How we spend our days is how we spend our lives

Future of Work


If your job disappeared tomorrow, how would you feel? Hopeless? Terrified? Overjoyed? Existential? Regardless of which way you lean on the spectrum of i-feel-like-i-just-escaped-a-toxic-relationship-get-me-to-the-beach-now to i’ve-lost-my-identity-and-my-living-overnight-leave-me-to-grieve, I’m willing to bet you’d have a pretty extreme reaction. You’re not alone. We are obsessed with work.

For centuries, work was a means to an end. All we strived to do was to meet our subsistence needs. Today, the distribution of material abundance (in some parts of the world) has raised our expectations of how we spend our precious hours on the planet. In other words, the desire for fulfilling, purpose-driven work is a modern invention.

As Annie Dillard famously said:

“How we spend our days is how we spend our lives.”

Yet history has also never witnessed a time where meaningless jobs proliferate at such a great rate. The late David Graeber argued that there are millions of people across the world who are toiling away in meaningless, unnecessary jobs - what he terms “bullshit jobs”. Worst of all, they know that their roles have little utility in the world, but they still exist, for the sole purpose of justifying the careers of the people filling those roles. This has contributed to a massive mental health crisis fuelled by meaningless work.

“If one wanted to crush and destroy a man entirely, to mete out to him the most terrible punishment, all one would have to do would be to make him do work that was completely and utterly devoid of usefulness and meaning.”

Dostoevsky

When we combine the rise in bullshit jobs with the cult of specialisation ushered in by the Industrial Revolution, it becomes obvious that we are robbing ourselves of the most quintessential part of being human: our natural fluidity of character and multifaceted selves. Indeed, Buckminster Fuller, the famous architect, philosopher, systems designer and futurist, painted specialisation as the enemy of synergy and dreamt of a future where greater value was placed on wide curiosity and interdisciplinary knowledge.

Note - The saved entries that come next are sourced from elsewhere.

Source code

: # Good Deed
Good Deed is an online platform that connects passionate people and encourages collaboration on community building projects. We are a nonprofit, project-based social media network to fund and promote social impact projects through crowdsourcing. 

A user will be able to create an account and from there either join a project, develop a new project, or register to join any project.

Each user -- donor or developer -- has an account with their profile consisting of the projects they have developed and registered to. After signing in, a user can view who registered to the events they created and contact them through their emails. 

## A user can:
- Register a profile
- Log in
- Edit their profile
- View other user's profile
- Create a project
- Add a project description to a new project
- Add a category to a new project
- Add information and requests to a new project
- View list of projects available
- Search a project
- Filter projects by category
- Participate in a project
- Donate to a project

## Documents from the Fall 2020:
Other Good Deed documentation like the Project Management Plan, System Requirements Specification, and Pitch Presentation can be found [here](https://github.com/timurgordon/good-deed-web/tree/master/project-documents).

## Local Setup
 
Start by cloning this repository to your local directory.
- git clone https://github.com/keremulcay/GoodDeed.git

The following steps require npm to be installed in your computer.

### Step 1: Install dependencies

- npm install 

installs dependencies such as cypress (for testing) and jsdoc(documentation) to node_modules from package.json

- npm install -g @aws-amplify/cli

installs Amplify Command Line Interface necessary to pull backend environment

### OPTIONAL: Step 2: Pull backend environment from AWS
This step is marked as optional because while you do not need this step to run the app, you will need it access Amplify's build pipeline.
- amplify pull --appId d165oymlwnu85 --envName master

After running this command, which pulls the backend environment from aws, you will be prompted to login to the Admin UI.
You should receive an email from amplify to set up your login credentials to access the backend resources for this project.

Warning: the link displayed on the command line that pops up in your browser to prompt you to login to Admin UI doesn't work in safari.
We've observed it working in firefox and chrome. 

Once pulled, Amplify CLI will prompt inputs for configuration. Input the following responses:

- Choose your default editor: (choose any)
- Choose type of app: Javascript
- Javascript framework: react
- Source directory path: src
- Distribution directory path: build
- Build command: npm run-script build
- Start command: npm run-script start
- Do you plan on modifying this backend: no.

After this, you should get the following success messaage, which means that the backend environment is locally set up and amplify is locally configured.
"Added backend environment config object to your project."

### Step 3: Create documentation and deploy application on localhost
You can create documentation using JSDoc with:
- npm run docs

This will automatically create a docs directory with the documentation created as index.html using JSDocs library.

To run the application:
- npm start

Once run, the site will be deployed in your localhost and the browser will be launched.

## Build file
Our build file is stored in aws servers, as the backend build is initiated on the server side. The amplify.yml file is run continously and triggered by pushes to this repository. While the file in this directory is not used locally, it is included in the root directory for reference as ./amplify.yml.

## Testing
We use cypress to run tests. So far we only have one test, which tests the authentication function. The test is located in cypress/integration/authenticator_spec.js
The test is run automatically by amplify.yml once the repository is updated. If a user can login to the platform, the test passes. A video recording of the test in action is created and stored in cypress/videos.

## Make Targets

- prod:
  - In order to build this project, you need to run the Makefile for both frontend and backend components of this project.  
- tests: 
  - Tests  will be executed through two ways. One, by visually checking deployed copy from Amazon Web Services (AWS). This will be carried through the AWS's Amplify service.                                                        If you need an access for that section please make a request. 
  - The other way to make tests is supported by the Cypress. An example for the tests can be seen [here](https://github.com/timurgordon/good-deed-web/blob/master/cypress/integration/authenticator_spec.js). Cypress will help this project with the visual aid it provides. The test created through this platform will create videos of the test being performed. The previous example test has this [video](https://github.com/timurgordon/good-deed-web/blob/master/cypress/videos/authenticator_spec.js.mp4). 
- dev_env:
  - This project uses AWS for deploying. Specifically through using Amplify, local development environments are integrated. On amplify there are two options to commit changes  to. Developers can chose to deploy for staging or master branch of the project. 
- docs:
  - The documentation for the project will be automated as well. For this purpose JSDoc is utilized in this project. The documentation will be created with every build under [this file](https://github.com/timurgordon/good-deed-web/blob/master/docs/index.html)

In my short career so far, I’ve found that the most effective way to avoid descending into this void of meaninglessness and instead craft a career that embraces your multiple selves is to build a portfolio career. A portfolio career is the ultimate antidote to narrow specialisation. It empowers you to lean into multiple sets of experiences, toolkits and mindsets, while making a consistent commitment to diversifying yourself, your knowledge and your network.

From a financial perspective, a portfolio career is a more secure way to build security for yourself, rather than relying on the goodwill of a sole employer. It also enables you to blend work that provides you with financial stability with passion projects or voluntary causes that contribute to your quest for meaning-making.

On a more meta level, a portfolio career encourages you to embark upon a continuous journey of becoming, unbecoming and re-becoming. Giving yourself permission to be publicly multidimensional has the power to liberate you from the unyielding chains of specialisation and embrace your natural multifaceted self.